Excerto para leitura ::

------------------------------------

Depois do choque inicial, a mobilização crescente. O encerramento do Miradouro de Santa Catarina para obras de requalificação, em final de Julho, acompanhado do anúncio pela Câmara Municipal de Lisboa (CML) de que o mesmo passaria a ter uma vedação com o intuito de melhor controlar a entrada dos seus frequentadores, está a ser cada vez mais contestado. Um grupo de cidadãos que, duas semanas após o fecho ao público do popular lugar de confraternização, se reuniu em torno da página de Facebook “Make Adamastor Public Again”, lançou neste domingo (2 de Setembro) uma petição dirigida à CML e à Assembleia Municipal de Lisboa (AML) exigindo um urgente e amplo debate neste órgão autárquico sobre os planos da autarquia para aquele espaço. E, enquanto tal não sucede, pede-se a sua reabertura imediata, em nome da “convivialidade democrática e transversal”.

Uma preocupação a que a petição – a qual, ao final da tarde desta segunda-feira (3 de Setembro), havia reunido 860 assinaturas – dá especial ênfase, ao insistir nos receios, expressos há pouco mais de duas semanas, quando o grupo de cidadãos mostrou receio com o que considerou um processo de “higienização social”. Agora, o colectivo de cidadãos refere-se ao projecto de requalificação daquele espaço, levado a cabo pela câmara, e à colocação de uma vedação e imposição de horários de funcionamento como algo decorrente de uma “lógica da engenharia social”. Uma acusação que nasce da convicção, expressa nos considerandos da recolha de assinaturas e cada vez mais veiculada na opinião pública, de que a operação em curso mais não servirá do que para legitimar a entrega da exploração do quiosque do Adamastor e respectiva esplanada ao Hotel Verride Palácio Santa Catarina, situado mesmo ao lado.

------------------------------------

Conjunto de tarefas ::
a: De acordo com o texto sobre o Miradouro de Santa Catarina, de onde nasce a acusação de que o projeto da câmara obedece a uma “lógica da engenharia social”? Responda em uma a três frases.
b: Transcreva do texto sobre o Miradouro de Santa Catarina o trecho compreendido entre “Uma preocupação a” e “mesmo ao lado.”, inclusive.
As linhas que se seguem não são necessárias para a resolução.

Linhas fornecidas ::
------------------------------------

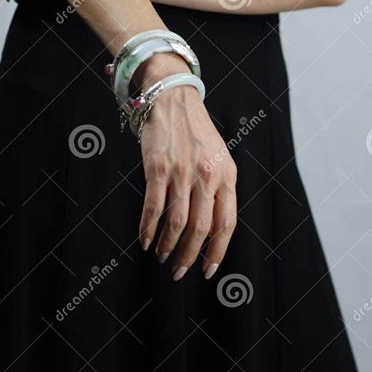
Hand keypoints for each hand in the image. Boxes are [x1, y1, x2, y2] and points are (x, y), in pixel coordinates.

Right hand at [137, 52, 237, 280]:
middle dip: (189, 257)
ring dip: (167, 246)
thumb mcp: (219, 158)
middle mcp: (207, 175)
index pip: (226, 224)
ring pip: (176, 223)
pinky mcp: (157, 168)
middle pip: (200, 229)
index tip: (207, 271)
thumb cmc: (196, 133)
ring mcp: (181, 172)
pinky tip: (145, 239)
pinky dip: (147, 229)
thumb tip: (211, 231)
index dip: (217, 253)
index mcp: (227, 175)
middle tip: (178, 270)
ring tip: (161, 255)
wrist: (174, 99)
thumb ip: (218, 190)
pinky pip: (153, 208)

------------------------------------

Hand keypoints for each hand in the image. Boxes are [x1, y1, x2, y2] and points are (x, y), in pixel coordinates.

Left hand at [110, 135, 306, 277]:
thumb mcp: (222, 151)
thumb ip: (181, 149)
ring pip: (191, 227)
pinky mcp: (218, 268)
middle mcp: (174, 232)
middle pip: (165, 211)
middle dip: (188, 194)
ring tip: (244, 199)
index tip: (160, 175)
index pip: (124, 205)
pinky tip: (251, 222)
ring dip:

------------------------------------

Resultados por tarefa ::
a: A acusação nasce da convicção de que a operação em curso servirá apenas para legitimar a entrega da exploração do quiosque do Adamastor e da respetiva esplanada ao Hotel Verride Palácio Santa Catarina, situado mesmo ao lado. Essa convicção está expressa nos considerandos da recolha de assinaturas e é cada vez mais veiculada na opinião pública.

b:
Uma preocupação a que a petição – a qual, ao final da tarde desta segunda-feira (3 de Setembro), havia reunido 860 assinaturas – dá especial ênfase, ao insistir nos receios, expressos há pouco mais de duas semanas, quando o grupo de cidadãos mostrou receio com o que considerou um processo de “higienização social”. Agora, o colectivo de cidadãos refere-se ao projecto de requalificação daquele espaço, levado a cabo pela câmara, e à colocação de uma vedação e imposição de horários de funcionamento como algo decorrente de uma “lógica da engenharia social”. Uma acusação que nasce da convicção, expressa nos considerandos da recolha de assinaturas e cada vez mais veiculada na opinião pública, de que a operação em curso mais não servirá do que para legitimar a entrega da exploração do quiosque do Adamastor e respectiva esplanada ao Hotel Verride Palácio Santa Catarina, situado mesmo ao lado.